# High passes back to Marrakesh.



## tony_g (Sep 13, 2010)

I am currently still heading south in Morocco at Midelt (about a day behind Peejay, I think). Looking ahead, it seems most people head over the Tizi N Tichka Pass north of Ait Benhaddou when turning for Marrakesh. However, I am wondering whether it is possible to take a van over the next pass west, the Tizi N Test through Asni. Does anyone have any advice?
:?: :?: :?:


----------



## oldtart (Mar 18, 2006)

Hi Tony. 

We have done both passes.

The Tiz N Test is definitely more challenging and should only be taken in very good weather. The road is narrower and there is not as much protection as the Tizi and Tischa.

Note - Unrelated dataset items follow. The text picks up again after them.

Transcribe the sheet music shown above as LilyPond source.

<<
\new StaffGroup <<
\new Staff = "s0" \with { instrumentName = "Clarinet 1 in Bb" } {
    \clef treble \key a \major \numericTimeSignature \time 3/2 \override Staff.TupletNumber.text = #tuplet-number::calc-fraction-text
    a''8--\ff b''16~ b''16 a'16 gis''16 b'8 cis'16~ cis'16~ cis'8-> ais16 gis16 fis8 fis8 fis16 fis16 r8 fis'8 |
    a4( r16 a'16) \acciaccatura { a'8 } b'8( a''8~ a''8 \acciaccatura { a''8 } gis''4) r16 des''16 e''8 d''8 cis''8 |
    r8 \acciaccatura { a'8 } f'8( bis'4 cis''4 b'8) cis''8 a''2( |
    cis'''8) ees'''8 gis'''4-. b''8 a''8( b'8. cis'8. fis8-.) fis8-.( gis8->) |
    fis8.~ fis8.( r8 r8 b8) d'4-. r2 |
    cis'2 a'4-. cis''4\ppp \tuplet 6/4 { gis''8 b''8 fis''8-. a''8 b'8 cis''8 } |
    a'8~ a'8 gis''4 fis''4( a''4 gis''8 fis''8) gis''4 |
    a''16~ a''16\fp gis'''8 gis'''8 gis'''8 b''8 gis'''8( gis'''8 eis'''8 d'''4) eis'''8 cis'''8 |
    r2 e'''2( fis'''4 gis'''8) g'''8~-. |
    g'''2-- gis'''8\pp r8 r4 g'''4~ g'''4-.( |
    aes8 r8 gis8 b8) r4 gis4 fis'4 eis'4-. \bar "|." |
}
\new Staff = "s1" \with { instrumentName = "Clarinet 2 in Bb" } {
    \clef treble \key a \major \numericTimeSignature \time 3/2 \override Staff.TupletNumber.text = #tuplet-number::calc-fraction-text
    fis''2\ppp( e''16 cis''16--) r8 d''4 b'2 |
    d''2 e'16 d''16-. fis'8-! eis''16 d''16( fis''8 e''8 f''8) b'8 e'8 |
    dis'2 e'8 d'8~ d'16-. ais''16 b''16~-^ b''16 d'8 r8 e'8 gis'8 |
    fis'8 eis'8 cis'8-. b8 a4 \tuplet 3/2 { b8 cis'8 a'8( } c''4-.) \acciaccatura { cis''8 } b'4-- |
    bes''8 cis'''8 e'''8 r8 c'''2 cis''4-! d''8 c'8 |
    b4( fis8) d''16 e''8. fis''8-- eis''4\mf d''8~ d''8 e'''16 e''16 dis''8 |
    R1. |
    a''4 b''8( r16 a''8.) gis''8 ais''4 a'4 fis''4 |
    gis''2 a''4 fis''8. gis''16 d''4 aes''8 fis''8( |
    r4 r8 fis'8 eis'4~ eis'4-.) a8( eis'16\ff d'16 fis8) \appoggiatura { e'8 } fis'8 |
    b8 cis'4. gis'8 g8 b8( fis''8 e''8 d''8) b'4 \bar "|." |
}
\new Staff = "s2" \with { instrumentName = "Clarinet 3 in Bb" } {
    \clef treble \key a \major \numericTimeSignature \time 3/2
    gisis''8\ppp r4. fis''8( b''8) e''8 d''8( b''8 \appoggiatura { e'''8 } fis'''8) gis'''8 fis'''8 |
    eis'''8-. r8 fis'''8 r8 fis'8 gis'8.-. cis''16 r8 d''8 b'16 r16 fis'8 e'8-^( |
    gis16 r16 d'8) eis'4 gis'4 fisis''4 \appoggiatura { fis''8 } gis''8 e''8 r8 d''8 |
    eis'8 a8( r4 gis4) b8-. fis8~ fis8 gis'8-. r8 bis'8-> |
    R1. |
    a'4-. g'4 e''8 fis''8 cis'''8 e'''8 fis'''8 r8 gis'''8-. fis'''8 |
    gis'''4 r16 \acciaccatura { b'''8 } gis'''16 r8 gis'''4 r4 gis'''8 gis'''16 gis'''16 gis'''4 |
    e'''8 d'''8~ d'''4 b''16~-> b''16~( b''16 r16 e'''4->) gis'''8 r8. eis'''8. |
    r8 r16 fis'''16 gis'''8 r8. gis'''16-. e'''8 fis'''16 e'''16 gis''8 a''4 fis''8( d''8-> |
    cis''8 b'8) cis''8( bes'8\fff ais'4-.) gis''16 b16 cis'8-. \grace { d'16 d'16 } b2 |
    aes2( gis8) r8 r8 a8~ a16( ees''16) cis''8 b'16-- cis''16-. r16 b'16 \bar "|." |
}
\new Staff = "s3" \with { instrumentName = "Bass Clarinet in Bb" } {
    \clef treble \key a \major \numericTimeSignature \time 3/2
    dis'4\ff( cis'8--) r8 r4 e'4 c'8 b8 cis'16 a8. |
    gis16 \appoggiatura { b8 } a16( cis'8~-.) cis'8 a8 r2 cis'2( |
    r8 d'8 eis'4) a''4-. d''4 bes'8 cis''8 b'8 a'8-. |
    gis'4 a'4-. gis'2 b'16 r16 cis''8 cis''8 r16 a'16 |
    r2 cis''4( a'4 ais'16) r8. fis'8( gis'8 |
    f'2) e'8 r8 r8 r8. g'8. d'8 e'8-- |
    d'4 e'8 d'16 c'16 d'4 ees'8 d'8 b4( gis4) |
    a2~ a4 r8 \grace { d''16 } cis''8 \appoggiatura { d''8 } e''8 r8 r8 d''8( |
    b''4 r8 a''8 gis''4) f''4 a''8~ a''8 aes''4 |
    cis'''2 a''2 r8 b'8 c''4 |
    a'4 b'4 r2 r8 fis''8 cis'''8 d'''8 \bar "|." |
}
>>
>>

We did it in our Marquis Mirage on September 16th. 2009 on the Discovery Tour with Desert Detours. I wrote in my diary that there were spectacular views, high mountains with kasbahs and villages on the sides of these mountains. Also that we were very fortunate that we did not meet much on coming traffic!!!

the highlight of the journey was the Tin Mal Mosque at Mzouzite. I wrote in my diary that it is being restored by the UNESCO world heritage fund. It is on the left presuming that you are going towards Marrakesh. It is Closed on Fridays. I read about it in one of the guide books, I think. The architecture is amazing and there is a lot of history to it. 

Val


----------